Ein Jugendlicher aus Württemberg soll ein 13-jähriges Mädchen aus dem Ausland über Chat erpresst und bedroht haben. Die Generalstaatsanwaltschaft Karlsruhe gab nun Details zu dem Fall bekannt. Ermittler rechnen den Verdächtigen dem sadistischen Online-Netzwerk «No Lives Matter» zu, das Gewalt verherrlicht und gesellschaftliche Standards abschaffen will.
Der Jugendliche soll von dem Mädchen im vergangenen Jahr kinderpornografische Aufnahmen erhalten haben. Anschließend habe er das Opfer bedroht und weitere solcher Aufnahmen gefordert, teilte das Cybercrime-Zentrum Baden-Württemberg bei der Generalstaatsanwaltschaft mit. Ihm droht zudem ein Verstoß gegen das Waffengesetz.
Die Staatsanwaltschaft wirft dem Verdächtigen außerdem vor, vor einem Jahr Graffiti in Bad Herrenalb hinterlassen zu haben. Die Schriftzüge trugen die Aufschrift «No Lives Matter» und weitere nicht näher benannte Inhalte. Die Graffiti hatten damals für Aufsehen und Unruhe in der Stadt gesorgt.

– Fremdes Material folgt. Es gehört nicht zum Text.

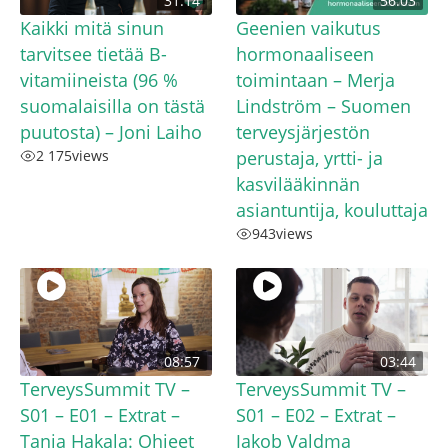
31:14
56:03
Kaikki mitä sinun
Geenien vaikutus
tarvitsee tietää B-
hormonaaliseen
vitamiineista (96 %
toimintaan – Merja
suomalaisilla on tästä
Lindström – Suomen
puutosta) – Joni Laiho
terveysjärjestön
2 175
views
perustaja, yrtti- ja
kasvilääkinnän
asiantuntija, kouluttaja
943
views
08:57
03:44
TerveysSummit TV –
TerveysSummit TV –
S01 – E01 – Extrat –
S01 – E02 – Extrat –
Tanja Hakala: Ohjeet
Jakob Valdma ​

Verbindung zu globalem Netzwerk
Das Online-Netzwerk «No Lives Matter» fördert nach Ermittlerangaben Verbrechen, Selbstverletzung und Tierquälerei. Frühere Angaben der Ermittler verbinden die Gruppe mit dem weltweit agierenden «Com-Netzwerk», das Ermittler mit Erpressung, Kinderpornografie und extremer Gewalt in Verbindung bringen.

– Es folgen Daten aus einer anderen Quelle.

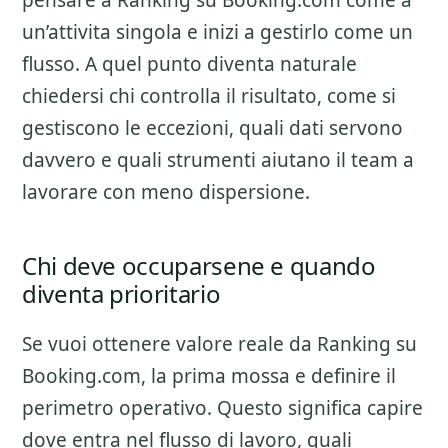
pensare a
Ranking su Booking.com
come a
un’attivita singola e inizi a gestirlo come un
flusso. A quel punto diventa naturale
chiedersi chi controlla il risultato, come si
gestiscono le eccezioni, quali dati servono
davvero e quali strumenti aiutano il team a
lavorare con meno dispersione.
Chi deve occuparsene e quando
diventa prioritario
Se vuoi ottenere valore reale da
Ranking su
Booking.com
, la prima mossa e definire il
perimetro operativo. Questo significa capire
dove entra nel flusso di lavoro, quali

Baden-Württembergs Landeskriminalamt und Landesinnenminister Thomas Strobl (CDU) hatten zuletzt vor der sogenannten «Terrorgram-Szene» gewarnt. Die Chatgruppen und Kanäle zeichnen sich durch eine Faszination für extreme Gewalt, Terror und gesellschaftlichen Zusammenbruch aus.
Die Generalstaatsanwaltschaft machte keine Angaben zu einem möglichen Haftbefehl gegen den Jugendlichen oder zu seinem Wohnort. Auch ob die mutmaßlichen Drohungen erfolgreich waren, kommentierten das Landeskriminalamt und die Generalstaatsanwaltschaft nicht.